*** Opening TASK DATA ***

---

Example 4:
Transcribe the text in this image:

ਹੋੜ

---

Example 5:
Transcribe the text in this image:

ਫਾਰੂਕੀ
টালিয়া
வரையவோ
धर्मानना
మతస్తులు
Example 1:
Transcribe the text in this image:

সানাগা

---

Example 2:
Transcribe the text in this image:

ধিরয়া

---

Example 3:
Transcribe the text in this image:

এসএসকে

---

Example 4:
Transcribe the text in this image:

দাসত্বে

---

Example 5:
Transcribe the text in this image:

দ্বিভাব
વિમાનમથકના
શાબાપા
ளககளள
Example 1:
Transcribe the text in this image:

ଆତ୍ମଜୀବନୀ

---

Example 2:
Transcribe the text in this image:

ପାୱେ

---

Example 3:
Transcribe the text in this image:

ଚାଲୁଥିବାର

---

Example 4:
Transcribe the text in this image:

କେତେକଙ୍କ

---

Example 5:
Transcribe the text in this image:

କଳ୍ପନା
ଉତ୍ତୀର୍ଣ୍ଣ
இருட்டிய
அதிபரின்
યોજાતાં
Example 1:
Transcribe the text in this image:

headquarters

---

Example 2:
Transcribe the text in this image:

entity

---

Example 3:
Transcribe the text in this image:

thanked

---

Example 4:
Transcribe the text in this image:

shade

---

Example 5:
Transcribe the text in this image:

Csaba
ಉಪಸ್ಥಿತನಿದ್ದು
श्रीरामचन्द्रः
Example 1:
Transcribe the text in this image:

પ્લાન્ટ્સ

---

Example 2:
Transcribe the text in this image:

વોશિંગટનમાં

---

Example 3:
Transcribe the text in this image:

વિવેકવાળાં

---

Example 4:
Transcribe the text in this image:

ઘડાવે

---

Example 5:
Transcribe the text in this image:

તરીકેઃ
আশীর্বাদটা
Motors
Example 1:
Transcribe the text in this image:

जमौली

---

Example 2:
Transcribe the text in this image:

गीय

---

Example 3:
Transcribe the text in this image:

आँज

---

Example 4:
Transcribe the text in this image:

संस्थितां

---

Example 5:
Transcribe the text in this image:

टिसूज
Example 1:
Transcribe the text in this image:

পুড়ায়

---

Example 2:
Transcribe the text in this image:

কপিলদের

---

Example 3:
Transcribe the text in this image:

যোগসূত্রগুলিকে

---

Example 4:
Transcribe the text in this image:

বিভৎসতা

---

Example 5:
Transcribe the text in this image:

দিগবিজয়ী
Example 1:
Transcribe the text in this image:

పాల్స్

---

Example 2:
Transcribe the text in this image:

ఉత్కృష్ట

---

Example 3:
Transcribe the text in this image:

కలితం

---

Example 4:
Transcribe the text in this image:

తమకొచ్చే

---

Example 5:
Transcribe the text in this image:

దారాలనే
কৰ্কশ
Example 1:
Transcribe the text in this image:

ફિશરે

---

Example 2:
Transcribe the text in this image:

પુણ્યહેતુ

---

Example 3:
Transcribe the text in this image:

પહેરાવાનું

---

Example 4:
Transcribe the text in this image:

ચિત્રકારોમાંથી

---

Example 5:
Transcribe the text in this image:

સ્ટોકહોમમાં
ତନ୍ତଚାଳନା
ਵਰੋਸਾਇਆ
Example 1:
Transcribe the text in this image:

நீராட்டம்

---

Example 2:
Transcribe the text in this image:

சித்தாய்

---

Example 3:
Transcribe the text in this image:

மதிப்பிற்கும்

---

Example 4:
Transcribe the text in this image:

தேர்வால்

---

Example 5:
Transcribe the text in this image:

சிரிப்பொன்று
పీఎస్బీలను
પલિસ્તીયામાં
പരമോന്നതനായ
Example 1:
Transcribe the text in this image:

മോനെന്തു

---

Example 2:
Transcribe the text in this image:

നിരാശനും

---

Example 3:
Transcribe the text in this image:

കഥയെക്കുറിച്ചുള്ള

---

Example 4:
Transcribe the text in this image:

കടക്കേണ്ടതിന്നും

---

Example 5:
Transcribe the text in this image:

*** Closing TASK DATA ***

§ **TASK DETAILS**: The response should be every record above restated exactly.

§ **TASK ANSWER**:
---

Example 4:
Transcribe the text in this image:

ਹੋੜ

---

Example 5:
Transcribe the text in this image:

ਫਾਰੂਕੀ
টালিয়া
வரையவோ
धर्मानना
మతస్తులు
Example 1:
Transcribe the text in this image:

সানাগা

---

Example 2:
Transcribe the text in this image:

ধিরয়া

---

Example 3:
Transcribe the text in this image:

এসএসকে

---

Example 4:
Transcribe the text in this image:

দাসত্বে

---

Example 5:
Transcribe the text in this image:

দ্বিভাব
વિમાનમથકના
શાબાપા
ளககளள
Example 1:
Transcribe the text in this image:

ଆତ୍ମଜୀବନୀ

---

Example 2:
Transcribe the text in this image:

ପାୱେ

---

Example 3:
Transcribe the text in this image:

ଚାଲୁଥିବାର

---

Example 4:
Transcribe the text in this image:

କେତେକଙ୍କ

---

Example 5:
Transcribe the text in this image:

କଳ୍ପନା
ଉତ୍ତୀର୍ଣ୍ଣ
இருட்டிய
அதிபரின்
યોજાતાં
Example 1:
Transcribe the text in this image:

headquarters

---

Example 2:
Transcribe the text in this image:

entity

---

Example 3:
Transcribe the text in this image:

thanked

---

Example 4:
Transcribe the text in this image:

shade

---

Example 5:
Transcribe the text in this image:

Csaba
ಉಪಸ್ಥಿತನಿದ್ದು
श्रीरामचन्द्रः
Example 1:
Transcribe the text in this image:

પ્લાન્ટ્સ

---

Example 2:
Transcribe the text in this image:

વોશિંગટનમાં

---

Example 3:
Transcribe the text in this image:

વિવેકવાળાં

---

Example 4:
Transcribe the text in this image:

ઘડાવે

---

Example 5:
Transcribe the text in this image:

તરીકેઃ
আশীর্বাদটা
Motors
Example 1:
Transcribe the text in this image:

जमौली

---

Example 2:
Transcribe the text in this image:

गीय

---

Example 3:
Transcribe the text in this image:

आँज

---

Example 4:
Transcribe the text in this image:

संस्थितां

---

Example 5:
Transcribe the text in this image:

टिसूज
Example 1:
Transcribe the text in this image:

পুড়ায়

---

Example 2:
Transcribe the text in this image:

কপিলদের

---

Example 3:
Transcribe the text in this image:

যোগসূত্রগুলিকে

---

Example 4:
Transcribe the text in this image:

বিভৎসতা

---

Example 5:
Transcribe the text in this image:

দিগবিজয়ী
Example 1:
Transcribe the text in this image:

పాల్స్

---

Example 2:
Transcribe the text in this image:

ఉత్కృష్ట

---

Example 3:
Transcribe the text in this image:

కలితం

---

Example 4:
Transcribe the text in this image:

తమకొచ్చే

---

Example 5:
Transcribe the text in this image:

దారాలనే
কৰ্কশ
Example 1:
Transcribe the text in this image:

ફિશરે

---

Example 2:
Transcribe the text in this image:

પુણ્યહેતુ

---

Example 3:
Transcribe the text in this image:

પહેરાવાનું

---

Example 4:
Transcribe the text in this image:

ચિત્રકારોમાંથી

---

Example 5:
Transcribe the text in this image:

સ્ટોકહોમમાં
ତନ୍ତଚାଳନା
ਵਰੋਸਾਇਆ
Example 1:
Transcribe the text in this image:

நீராட்டம்

---

Example 2:
Transcribe the text in this image:

சித்தாய்

---

Example 3:
Transcribe the text in this image:

மதிப்பிற்கும்

---

Example 4:
Transcribe the text in this image:

தேர்வால்

---

Example 5:
Transcribe the text in this image:

சிரிப்பொன்று
పీఎస్బీలను
પલિસ્તીયામાં
പരമോന്നതനായ
Example 1:
Transcribe the text in this image:

മോനെന്തു

---

Example 2:
Transcribe the text in this image:

നിരാശനും

---

Example 3:
Transcribe the text in this image:

കഥയെക്കുറിച്ചുള്ള

---

Example 4:
Transcribe the text in this image:

കടക്കേണ്ടതിന്നും

---

Example 5:
Transcribe the text in this image:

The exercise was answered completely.